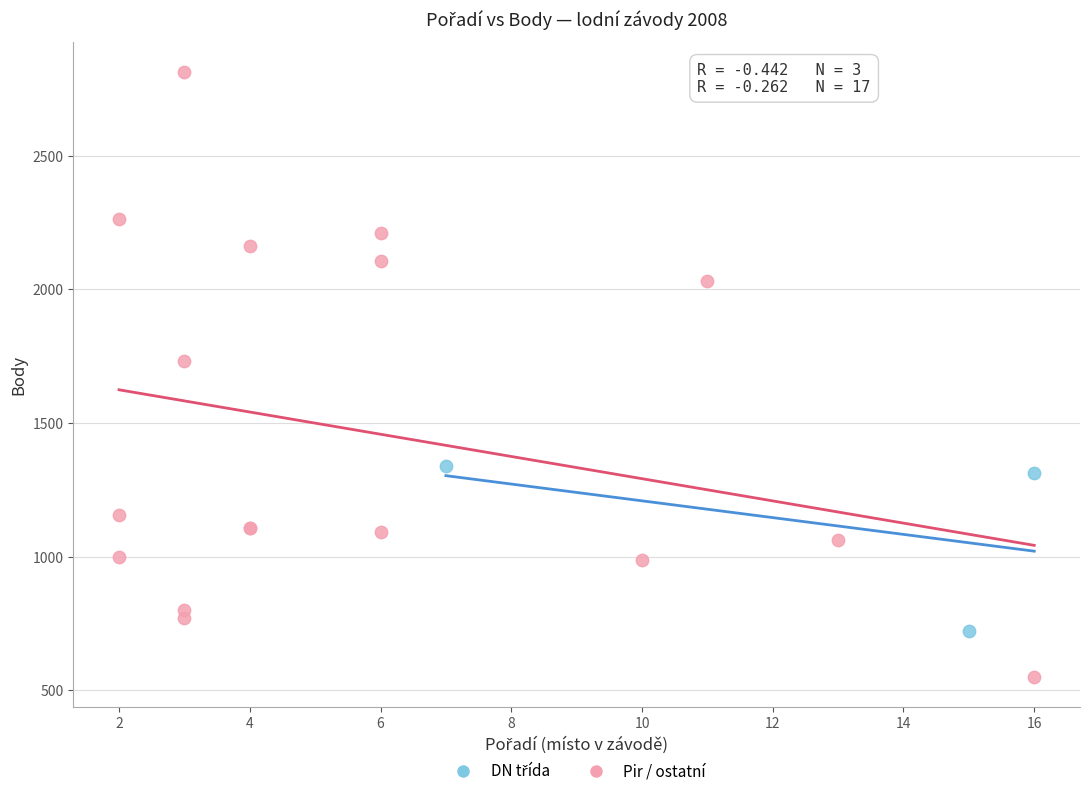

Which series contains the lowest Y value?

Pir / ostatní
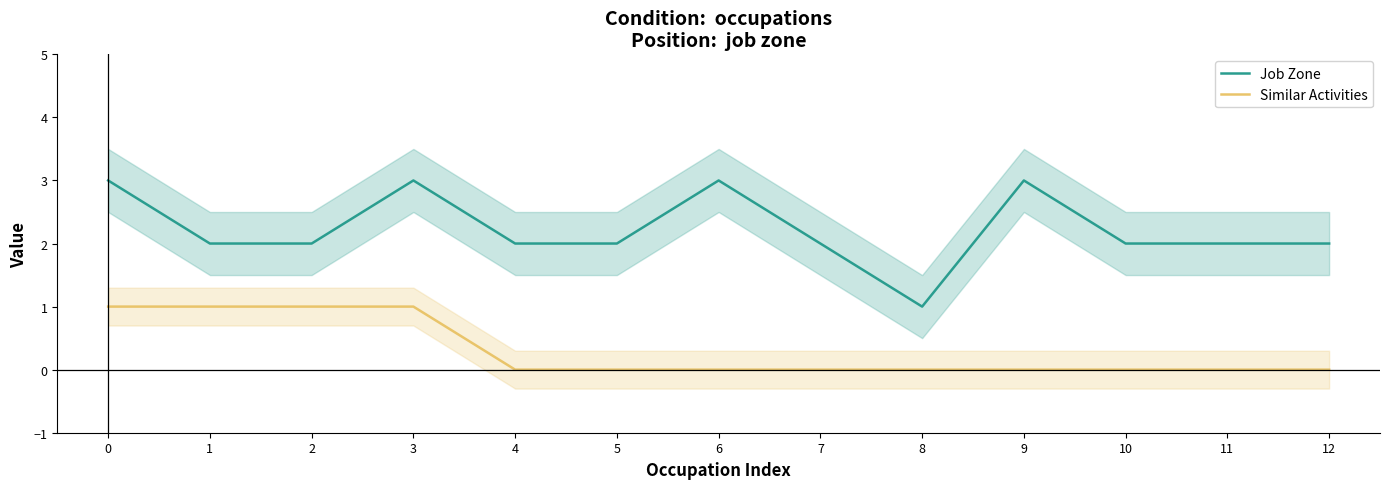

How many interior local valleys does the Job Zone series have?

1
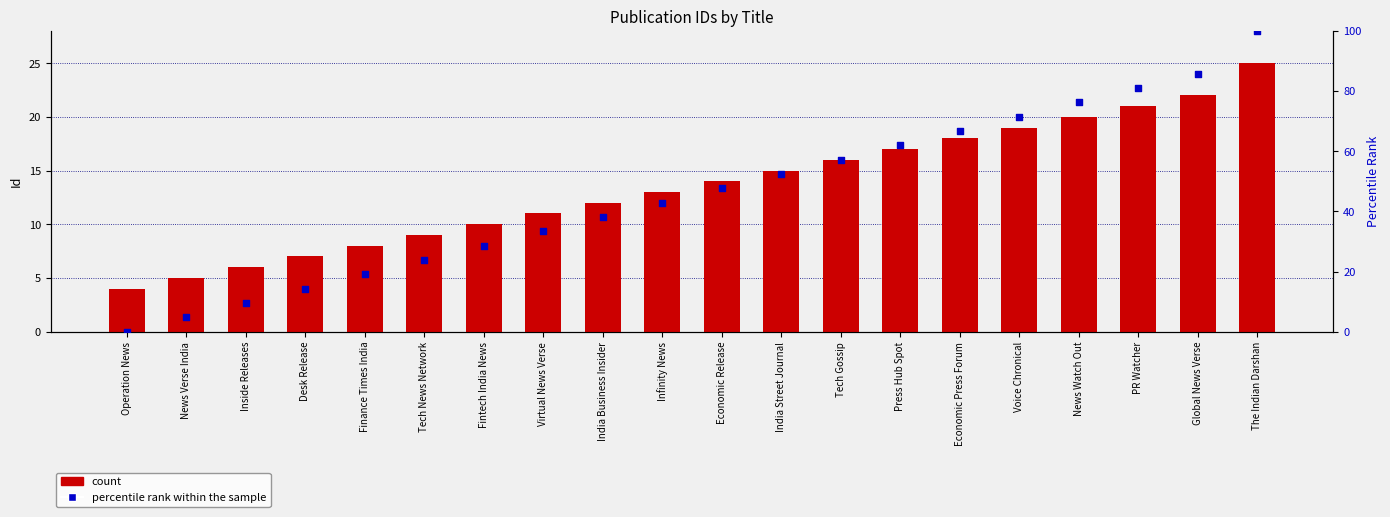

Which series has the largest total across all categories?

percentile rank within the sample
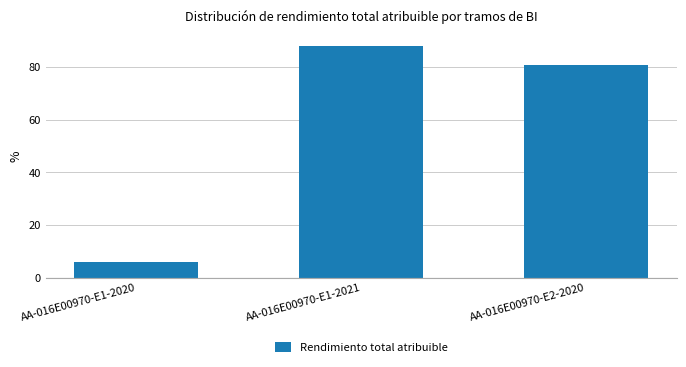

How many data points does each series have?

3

[EXERCISE OBJECTIVE]:
Rename "series" to "line" in everything from the line containing "How many interior" down through the last line of the records, and change nothing else. Give back only those lines and leave the pictures out.

[WORKED SOLUTION]:
How many interior local valleys does the Job Zone line have?

1

Which line has the largest total across all categories?

percentile rank within the sample

How many data points does each line have?

3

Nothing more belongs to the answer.